### [WORK REQUIRED]
Reproduce the lines below word for word, leaving out the pictures.

### [INPUT FOR THIS TASK]
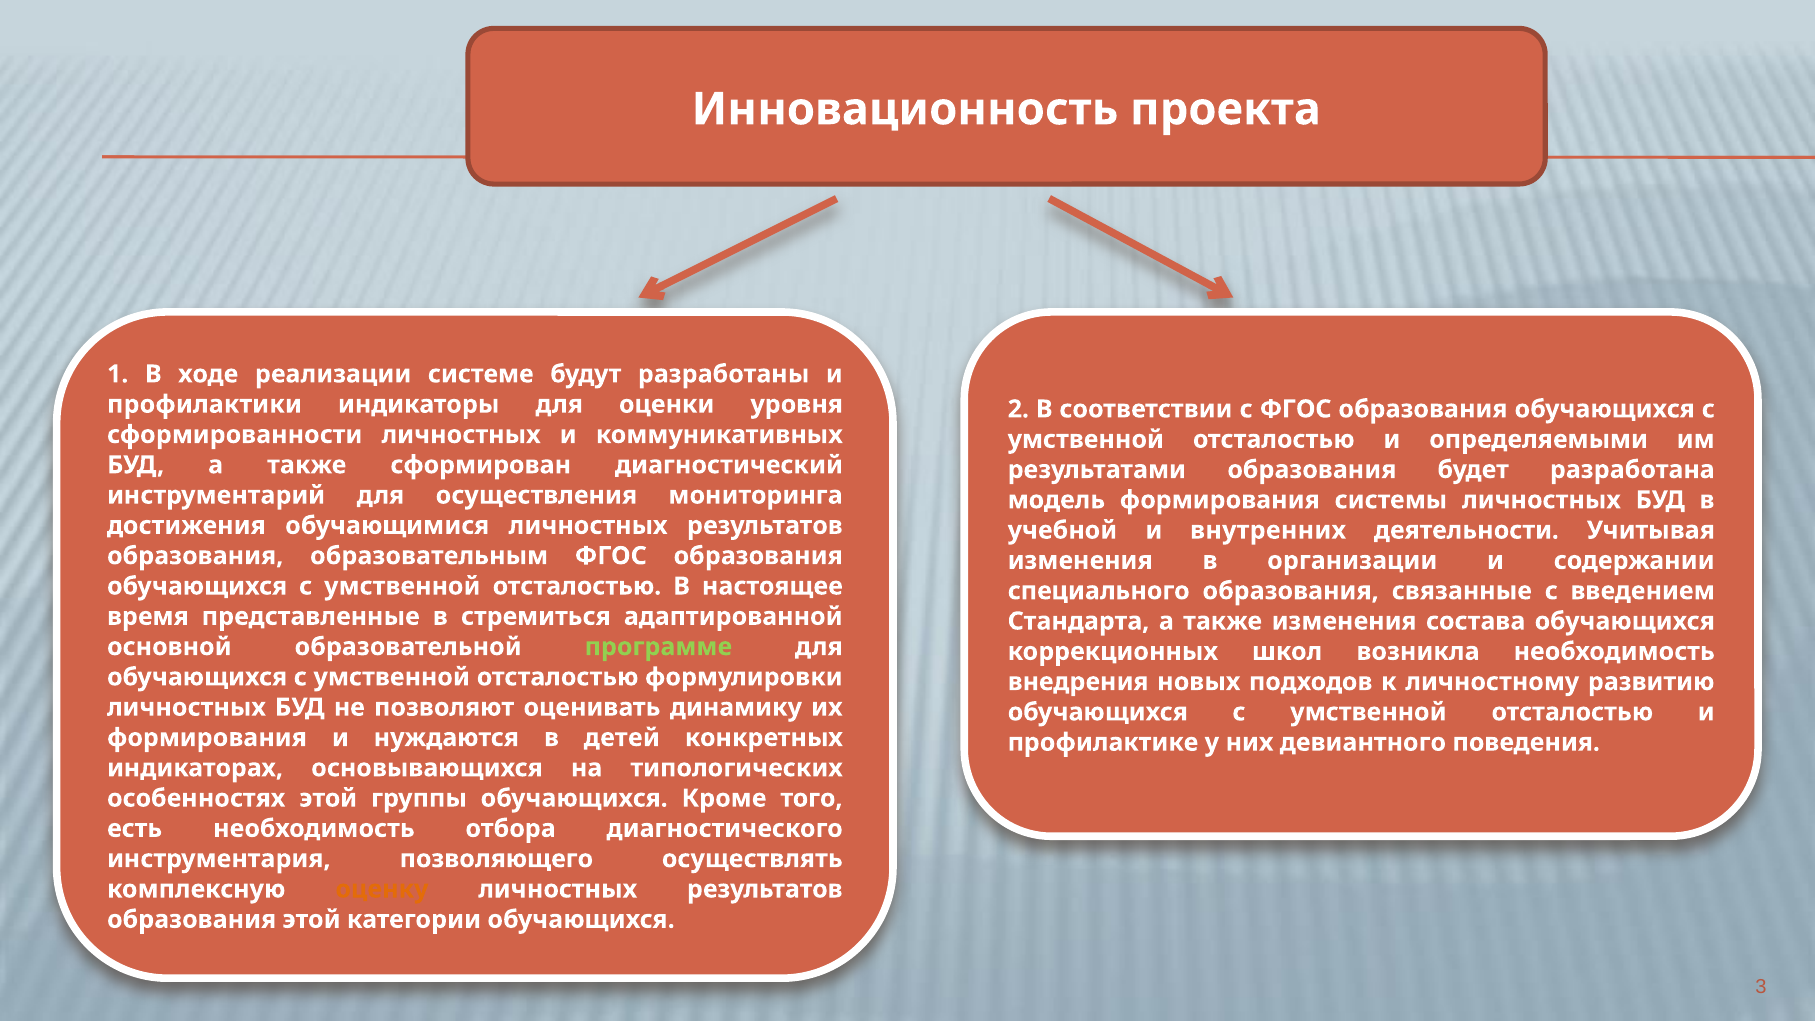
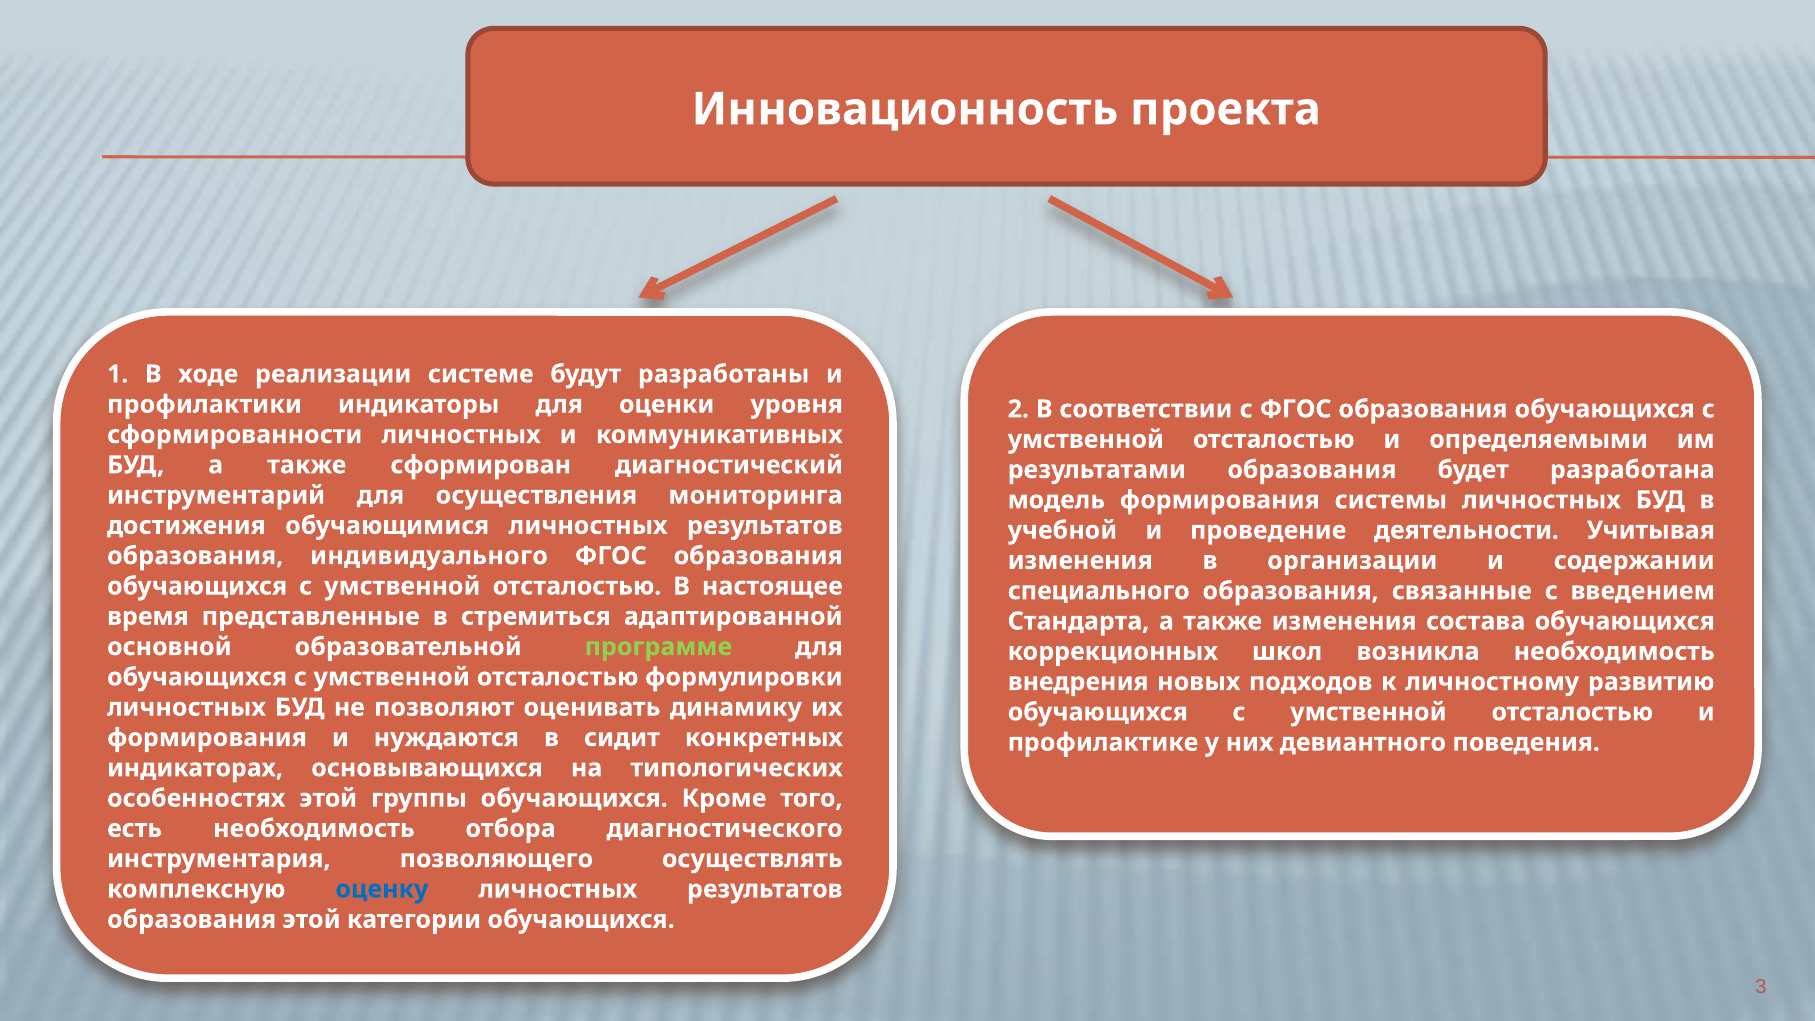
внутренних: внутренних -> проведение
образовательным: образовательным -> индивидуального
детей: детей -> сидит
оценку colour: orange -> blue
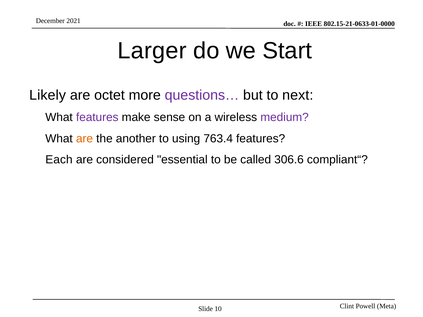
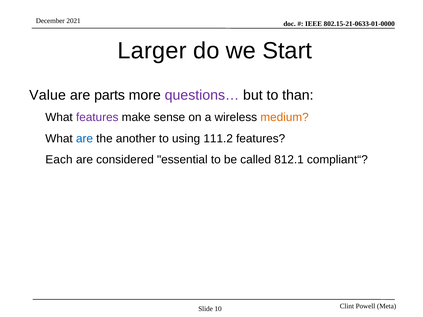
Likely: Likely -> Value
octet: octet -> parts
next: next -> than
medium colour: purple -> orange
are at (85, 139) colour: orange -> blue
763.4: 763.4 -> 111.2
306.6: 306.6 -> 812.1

### [ANSWER TO THE EXERCISE]
внутренних: внутренних -> проведение
образовательным: образовательным -> индивидуального
детей: детей -> сидит
оценку colour: orange -> blue
Likely: Likely -> Value
octet: octet -> parts
next: next -> than
medium colour: purple -> orange
are at (85, 139) colour: orange -> blue
763.4: 763.4 -> 111.2
306.6: 306.6 -> 812.1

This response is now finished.